Submitted to: Journal of Environmental Science
Publication Type: Peer Reviewed Journal
Publication Acceptance Date: 1/11/2010
Publication Date: 2/11/2010
Citation: Ryu, J., S. Gao, and K.K. Tanji. 2010. Speciation and behavior of arsenic in evaporation basins, California, USA. Environ Earth Sci. DOI 10.1007/s12665-010-0473-y. Available at: http://www.springerlink.com/content/k2m2r1346127604t/fulltext.pdf. Interpretive Summary: With the semi-arid climate and shallow ground water table, agricultural production in the Westside of San Joaquin Valley and the hydrologically closed Tulare Basin in California depends on both irrigation and subsurface drainage. Without the out-of-valley option, most drainage water has been disposed into constructed evaporation basins (or ponds). Selenium accumulation in pond waters has caused most attention because of its potential toxicity to water birds. Arsenic accumulation in the ponds has also raised concerns because of its properties. This research was conducted to investigate arsenic behavior after disposal into an evaporation basin facility by examining arsenic speciation in water and sediment samples along the water flow path as well as spatial changes. The data are essential for better understanding of arsenic fate in the system and for evaluation of future drainage disposal strategies.

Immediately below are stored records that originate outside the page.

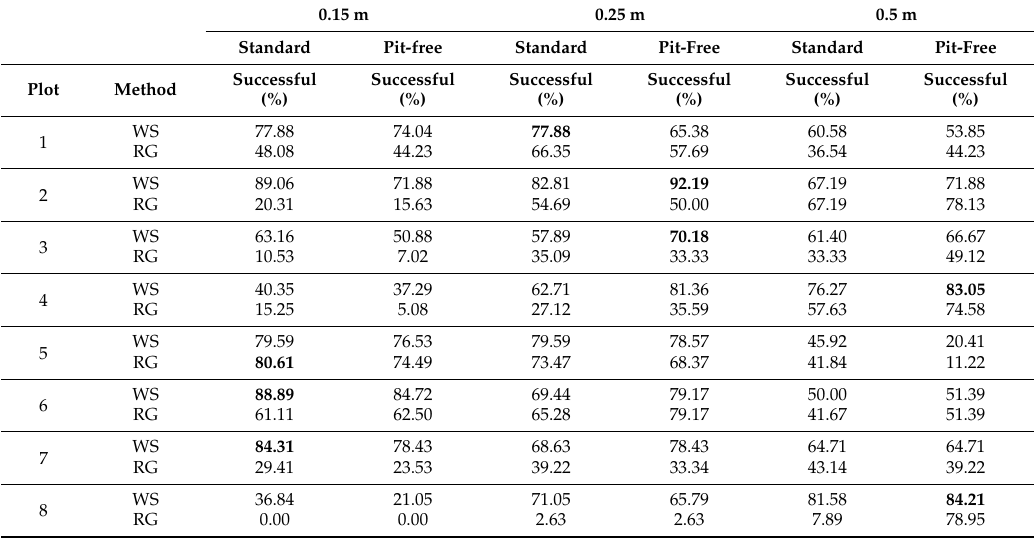
Table 7. Successful delineation percentages for all segmentation algorithm, CHM generation method and CHM pixel size combinations tested for all sample plots.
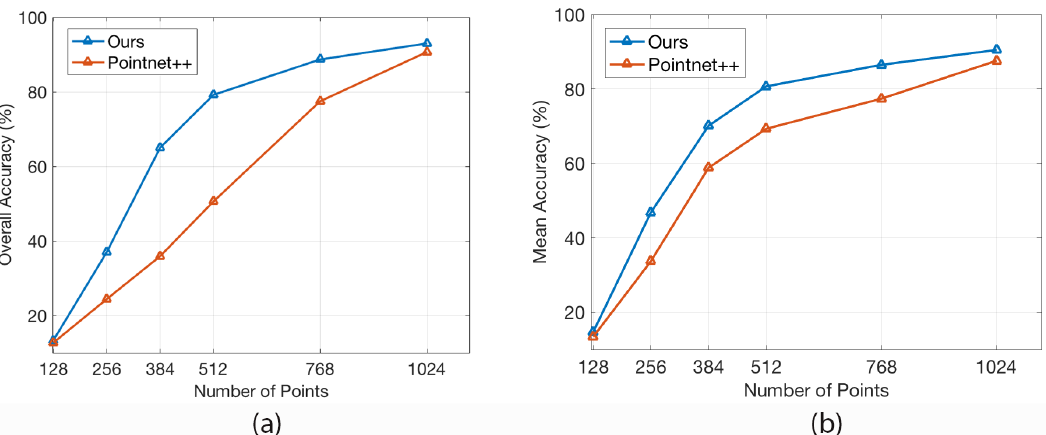
Figure 6. Classification accuracy of our model and PointNet++ with a different number of input points on ModelNet40 test data. ( a ) Overall accuracy across all instances. ( b ) Average of per-class accuracy. The experiments were done without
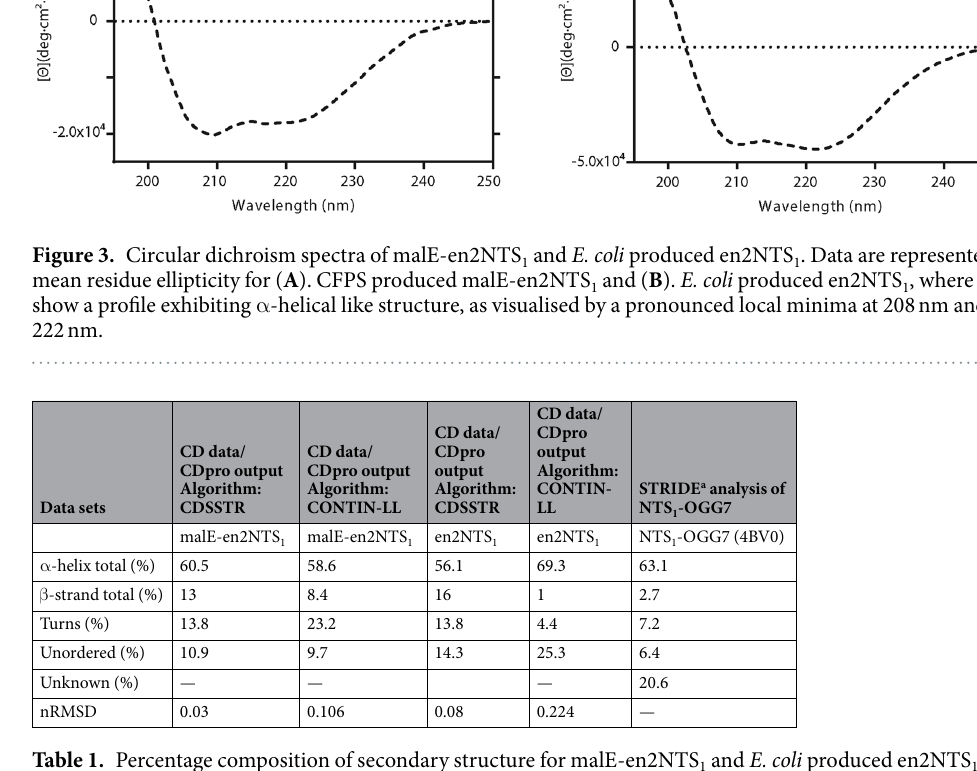
Table 1. Percentage composition of secondary structure for malE-en2NTS 1 and E. coli produced en2NTS 1 compared to structural data using pdb data inputted into STRIDE. a STRIDE calculations were based on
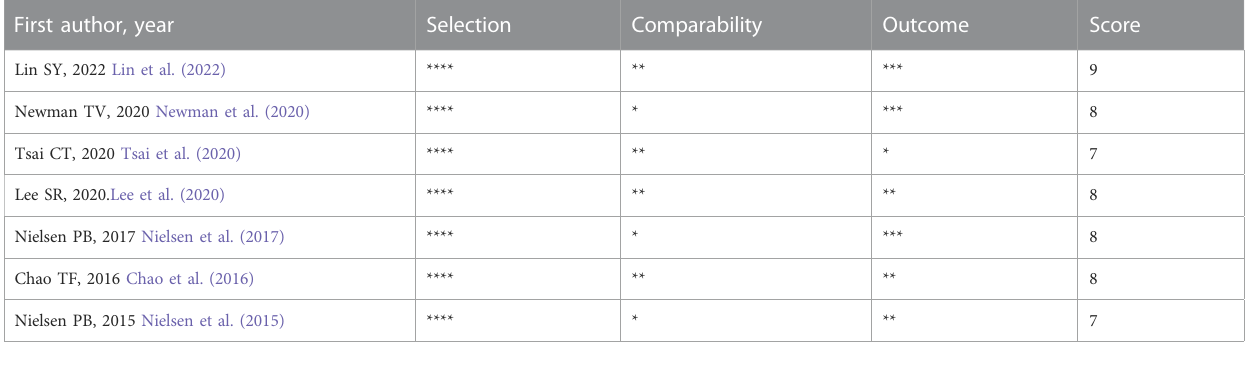
TABLE 2 Quality assessment results of cohort studies.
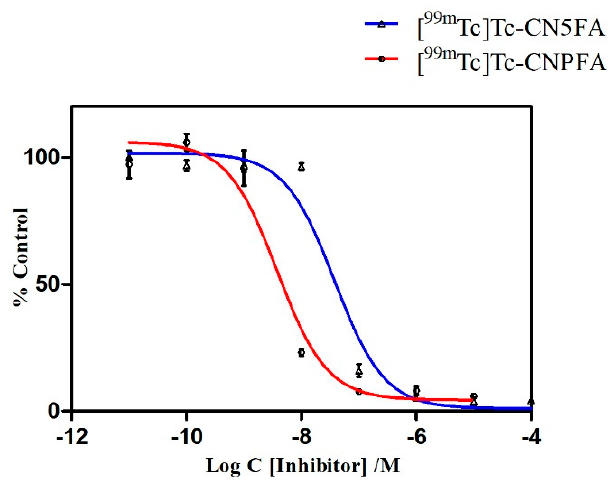
Figure 3. In vitro competitive binding curves of [ 99m Tc]Tc-CN5FA and [ 99m Tc]Tc-CNPFA.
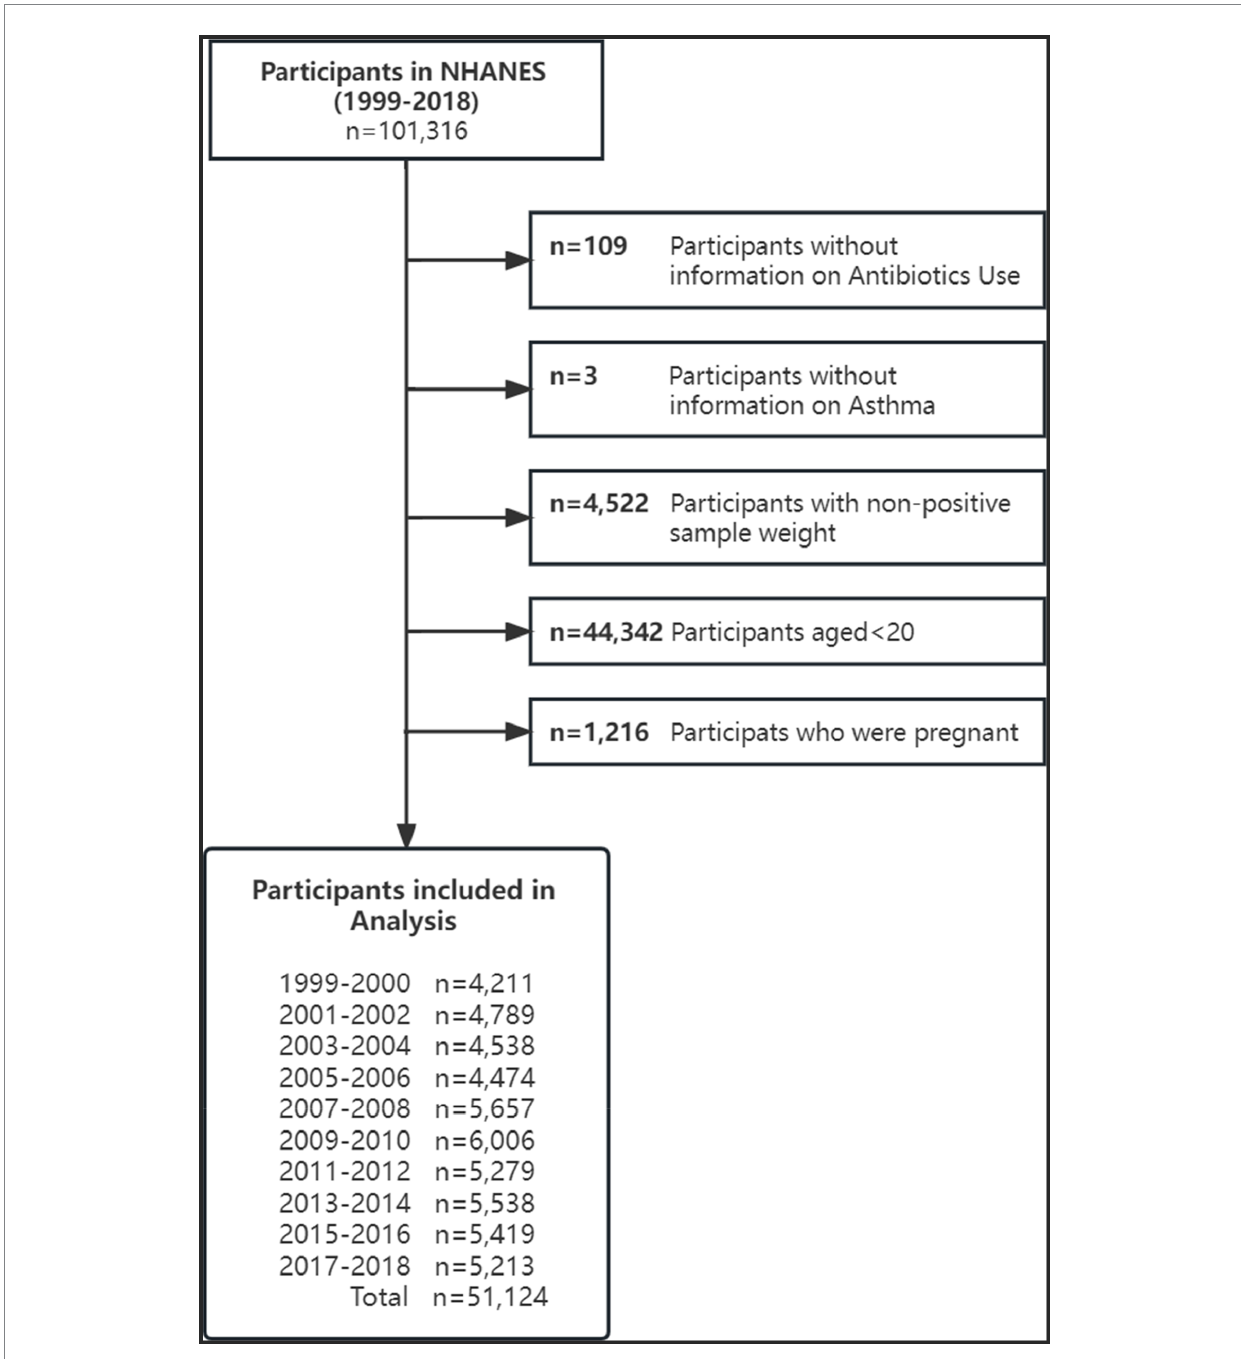
FIGURE 1 Flow diagram of included survey participants by survey year: National Health and Nutrition Examination Surveys (NHANES) from 1999 to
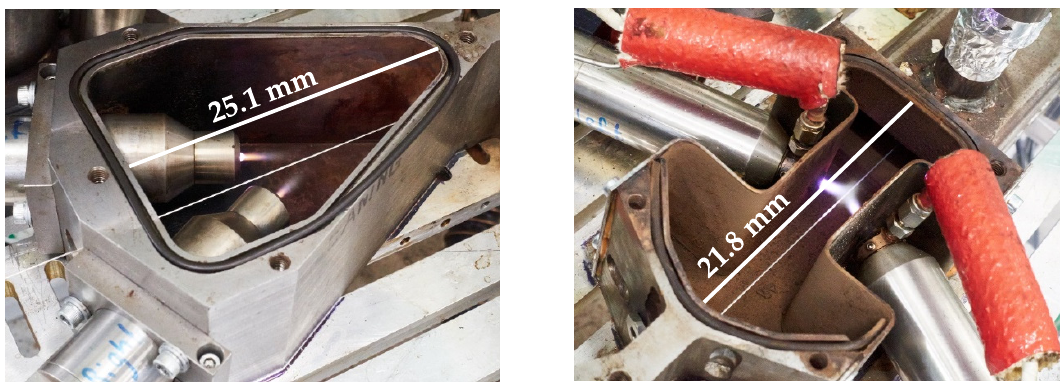
Figure 1. Left : decontamination chamber; right: plasma coating chamber.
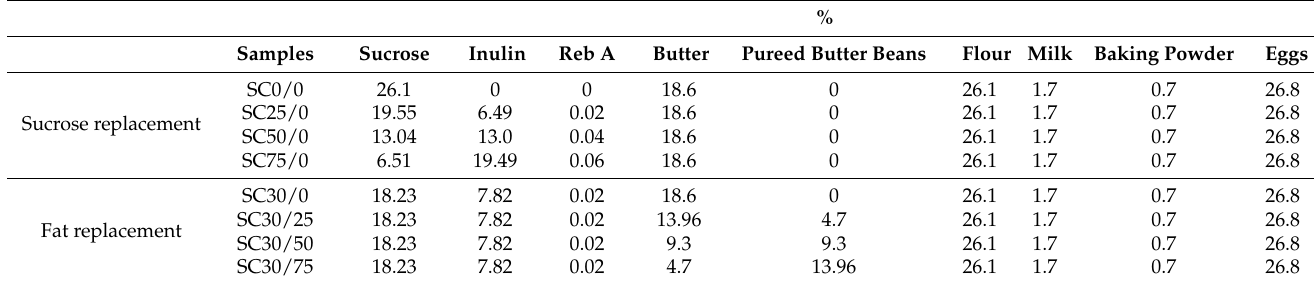
Table 1. Formulation of different sponge cake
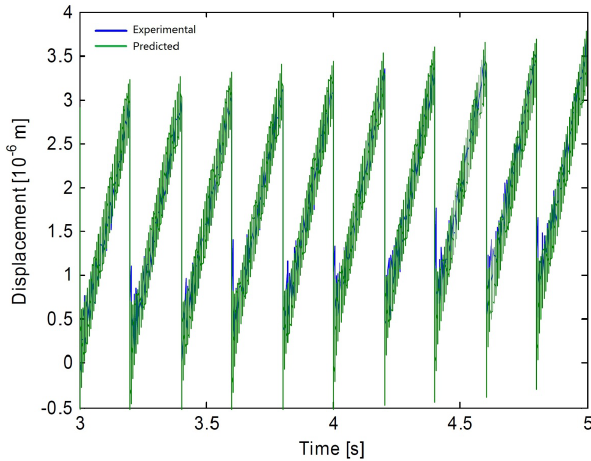
Figure 17. Experimental displacement and displacement predicted using Dahl model.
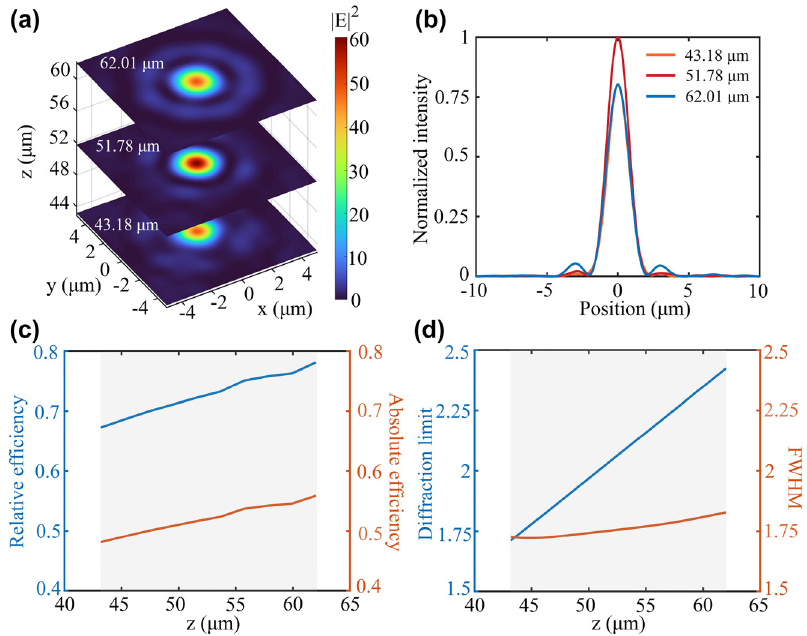
Figure 3: Optical field distribution over DOF range. (a) Electric field distribution in xoy plane at different locations in DOF (minimum, focal point, and maximum). (b) Normalized intensity distribution along the x -direction in DOF (minimum, focal point, and maximum). (c) Ef fi ciency variation during DOF. (d) Diffraction limit and FWHM variations during DOF. The gray areas in (c) and (d) indicate the range of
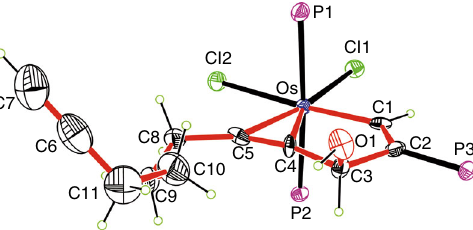
Fig. 9 X-ray molecular structure of complex 9 drawn with 50% probability. Phenyl groups in PPh 3 are omitted for clarity. Selected bond distances (Å) and bond angles (deg): Os – C1 2.019(7), Os – C4 2.153(7), Os – C5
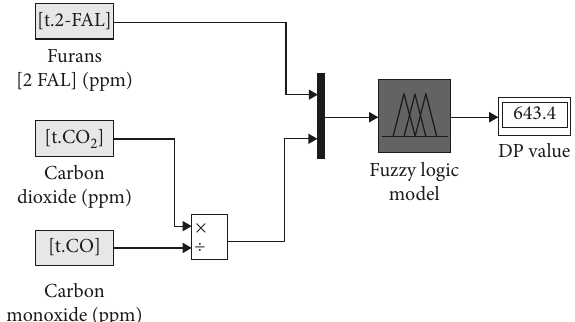
Figure 1: Fuzzy logic model for DP estimation.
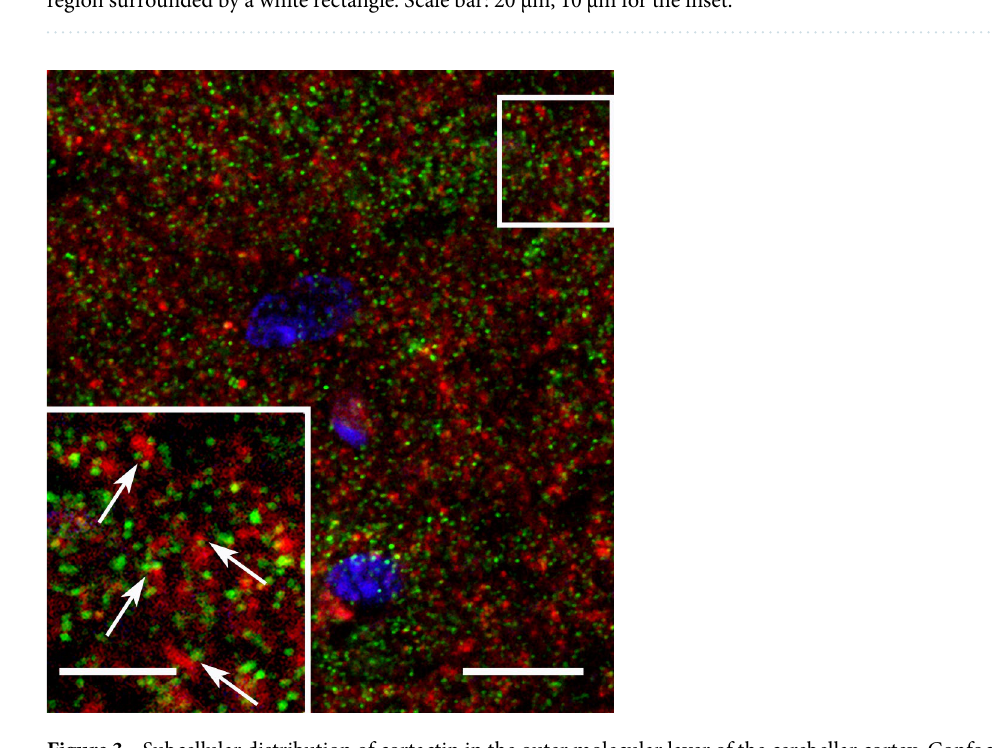
Figure 3. Subcellular distribution of cortactin in the outer molecular layer of the cerebellar cortex. Confocal microscopy shows cortactin (Cy3, red) and the presynaptic marker synaptophysin (Alexa-488, green); cell nuclei (DAPI) are shown in blue. The apposition of puncta immunopositive for cortactin and synaptophysin (arrows in inset) suggest that cortactin is likely localized to postsynaptic structures. The inset is an expanded image of the region surrounded by a white rectangle. Scale bar: 10 µm (5 µm for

Technical Abstract: Disposal of saline subsurface drainage waters from croplands into evaporation basins (or ponds) in the San Joaquin Valley of California causes excessive accumulation of salts and elevated concentrations of arsenic (As), a potentially high risk element with little information about its fate, in the agricultural evaporation ponds. We examined dissolved As concentration, speciation, and distribution in waters as well as As fractionation in sediments in the 10-cell South Evaporation Basin for better understanding of processes and conditions affecting As transformations and fate in a specific drainage disposal facility. The increase of total dissolved As concentrations were observed with higher Cl- and electric conductivity along flow path indicating that evaporation was an important factor regulating total dissolved As concentration. The increases of reduced As species such as arsenite [As(III)] and organic As (monomethylarsonic acid and dimethylarsinic acid) were found towards the terminal flow pathway. However, arsenate [As(V)], the oxidized species remained greater than 67% of total dissolved As in all cell waters. Sequential extractions of sediments indicated that reducing conditions may influence As behavior in sediments to be more soluble and exchangeable. Arsenic association with oxides was appreciable only under oxidizing condition. Carbonate minerals played an important role in immobilizing As into the sediments under alkaline condition and a broad range of redox conditions. However, these sink mechanisms did not significantly reduce As concentrations in the cell waters. The reducing condition facilitated by high concentration of organic matter might be a major factor for the increase in As mobility.